Barracuda's filters analyze each inbound email, assigning a score between 0 and 10 based on how likely it is to be unwanted mail, such as spam or phishing. As a rule of thumb, you should aim for a score below 3.5. The higher the score your email receives, the more likely it is that Barracuda will block or quarantine the email. Please note, for some very spam-like emails, Barracuda will quarantine the email. In these cases, Litmus will report the email as considered spam and mark it with a score of 10.0 (the maximum).
While Barracuda test results won't always reveal specifics about why your message was classified as spam. If you’re caught in Barracuda’s spam filter, these resources may be helpful:
- Barracuda Central IP and domain reputation lookup
- Barracuda blocklist removal requests
- Barracuda Email Essentials website
- Barracuda Email Essentials product documentation
Microsoft Exchange Online Protection
Microsoft Exchange Online Protection (EOP) protects all 60 million Microsoft Office 365 cloud-hosted mailboxes, used for consumers and business customers alike. It uses the latest technology in spam detection to evaluate and score emails.
- SCL scores are between -1 and 9. An SCL of 5 or higher is considered spam.
- BCL scores are between 0 and 9. The higher the score, the more likely Microsoft believes you are going to generate subscriber complaints. Microsoft uses internal and external data sources to determine this socre.
To aid in troubleshooting, Microsoft includes several anti-spam headers into each email after scanning. To find out what these headers mean (and troubleshoot your email) check out Anti-spam message headers.
Emails that have successfully been received in the email will show as a "passed" score. Anything that has a "failed" score will indicate that the email was not received in the inbox, which means the email could have been blocked or sent to the junk folder for that particular email client. You will also want to make sure that you are sending in your email to the complete list of seed list addresses in order to see the accurate reputation scoring for your email.

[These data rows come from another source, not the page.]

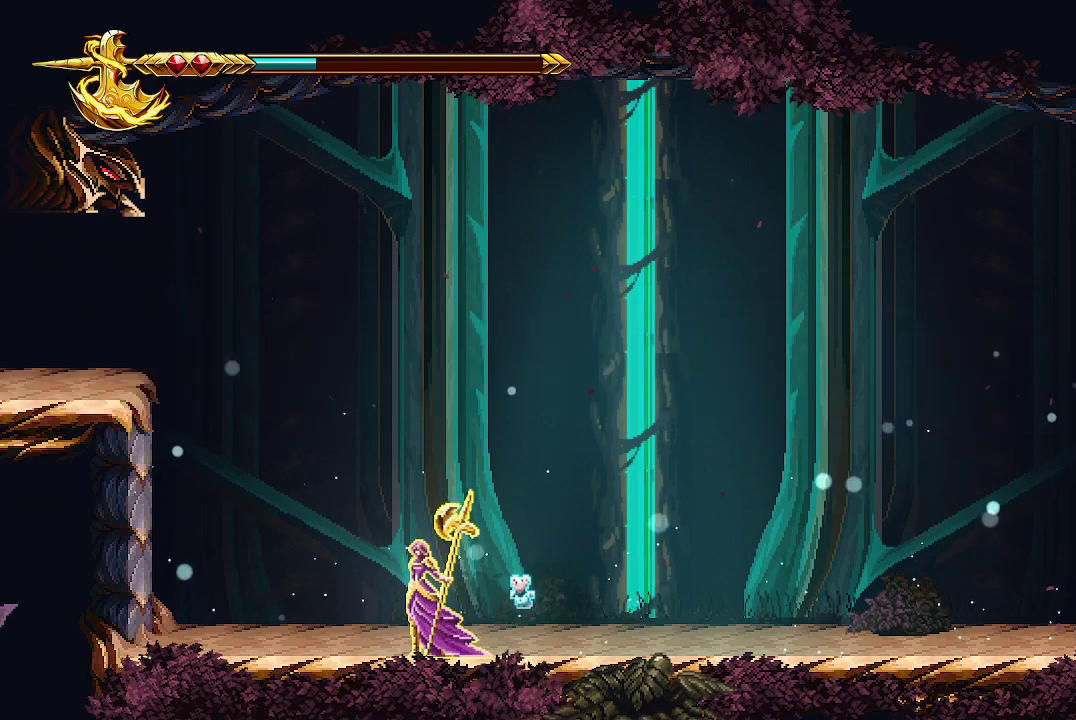
{"buttons": [], "left_stick": "right", "right_stick": "center", "events": []}
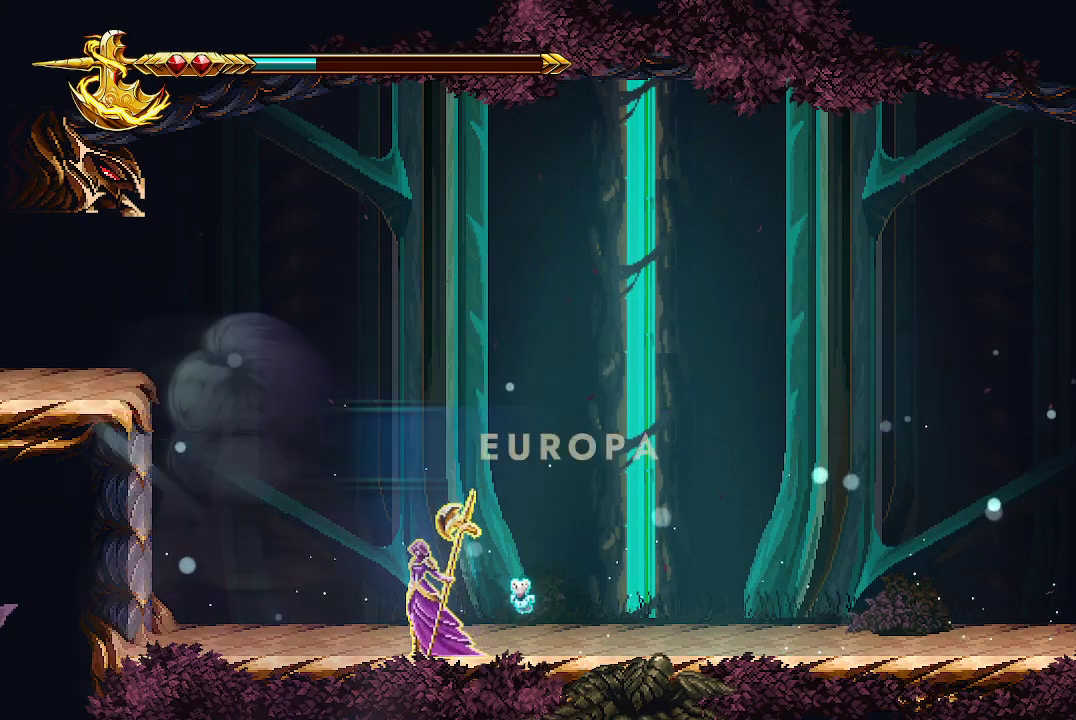
{"buttons": [], "left_stick": "right", "right_stick": "center", "events": []}
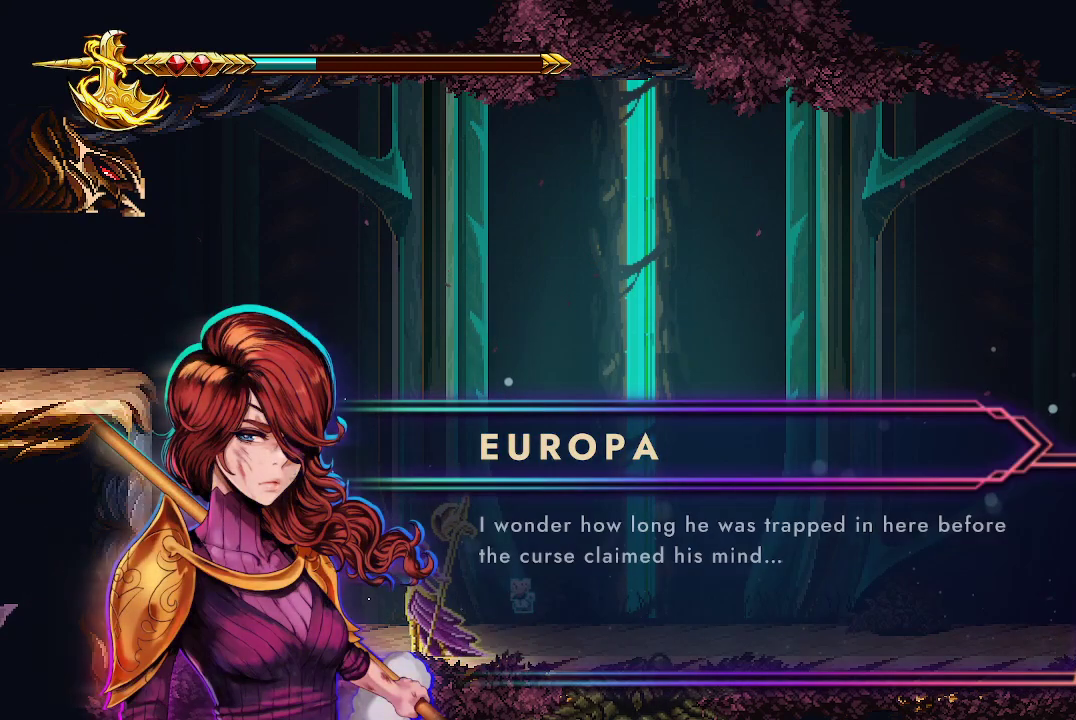
{"buttons": [], "left_stick": "center", "right_stick": "center", "events": [[167, "left_stick", "center"]]}
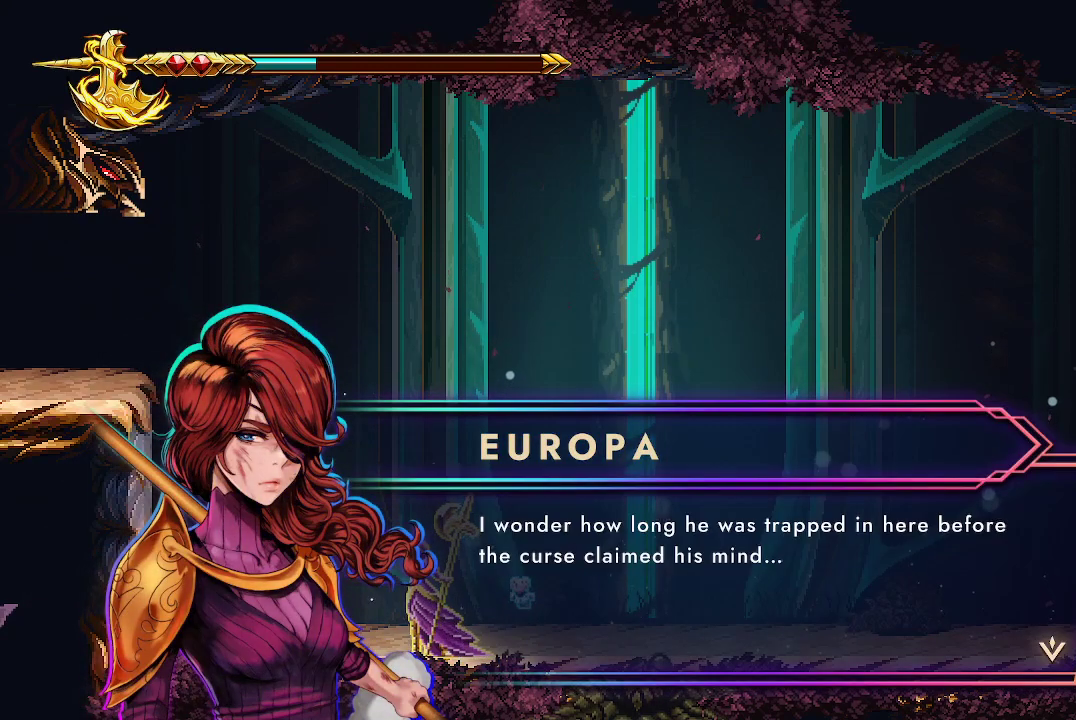
{"buttons": [], "left_stick": "center", "right_stick": "center", "events": []}
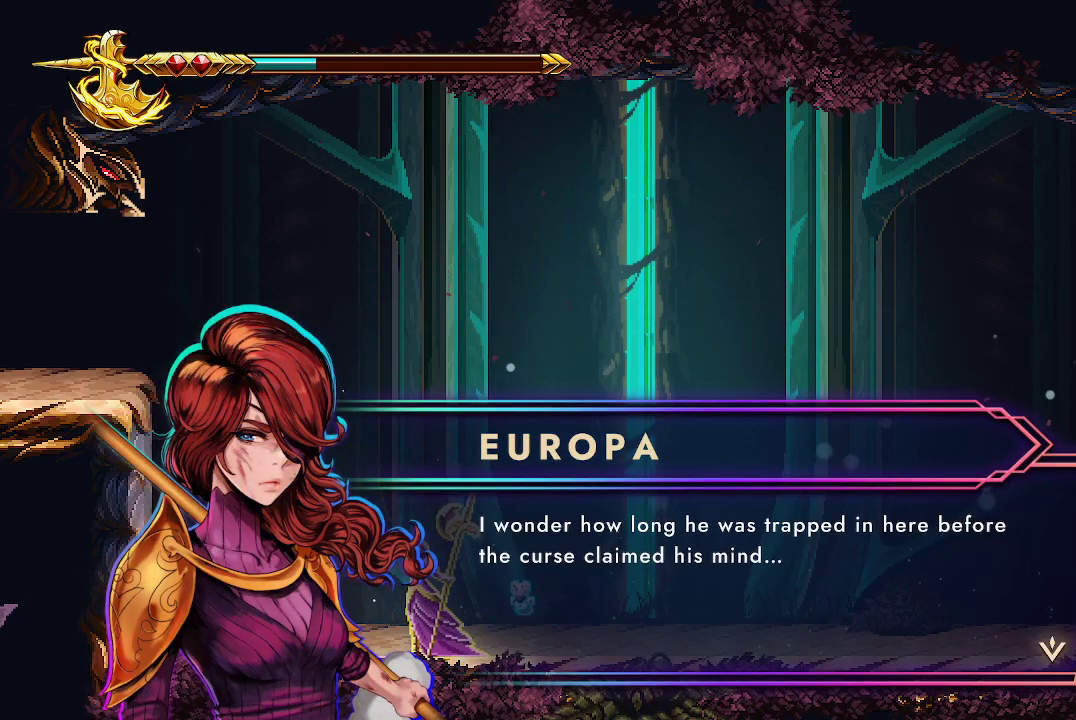
{"buttons": [], "left_stick": "center", "right_stick": "center", "events": []}
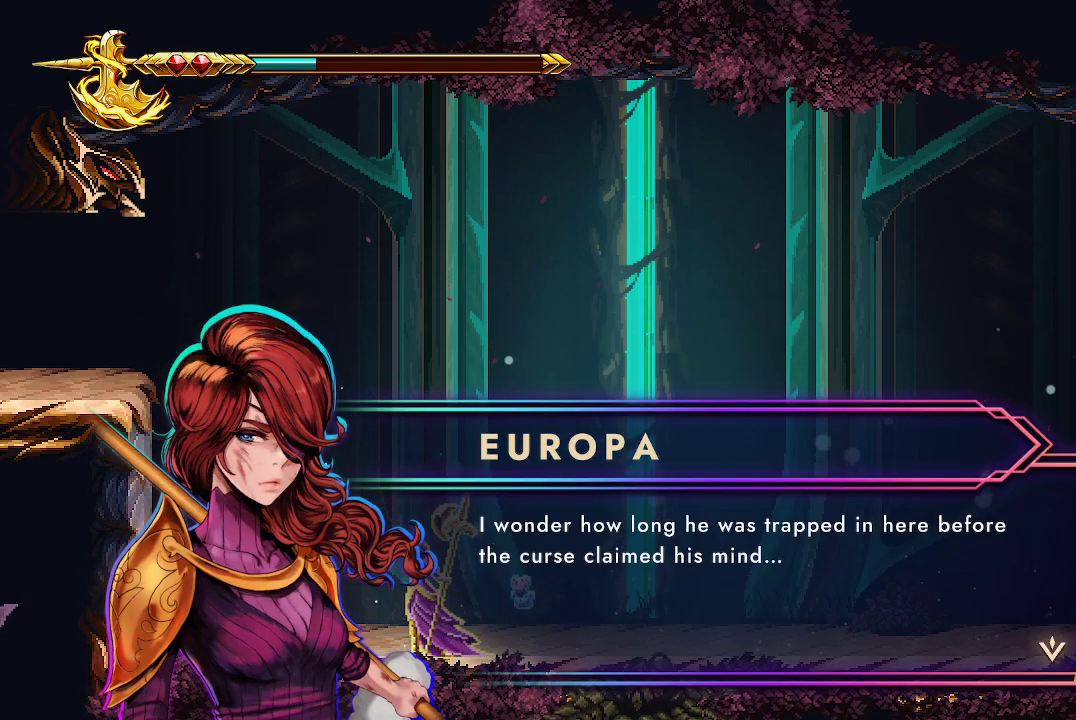
{"buttons": [], "left_stick": "center", "right_stick": "center", "events": []}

Part of the issue of testing for spam on webmail providers (such as Gmail, Yahoo! Mail, Outlook.com, and AOL Mail) is that a large portion of their spam scoring is based on internal metrics and algorithms -- for example, it's common for a single email to send to a single inbox on Yahoo! to be delivered successfully, but that same email may become suspicious when sent to ten or hundreds of thousands of recipients. Sometimes, a portion of recipients complain or do not engage with the email, leading the rest of the send to be delayed or marked as spam. Trends in engagement from a particular sender or IP may also produce blocks or delays, as do spam filters that "learn" about what individual users consider spam through open, click and reporting behaviors. These scenarios are difficult, if not impossible, to predict.
The webmail filters do not provide us any further information as to why an email has not been received in the inbox. You may want to check warnings produced by server-side filters (like Barracuda or SpamAssassin) and update your email with the changes those filters have suggested. You may also want to check with your Email Service Provider to see if users for a particular webmail service have marked your previous campaigns as spam in the past, as this can affect your spam performance for your email campaigns sent now.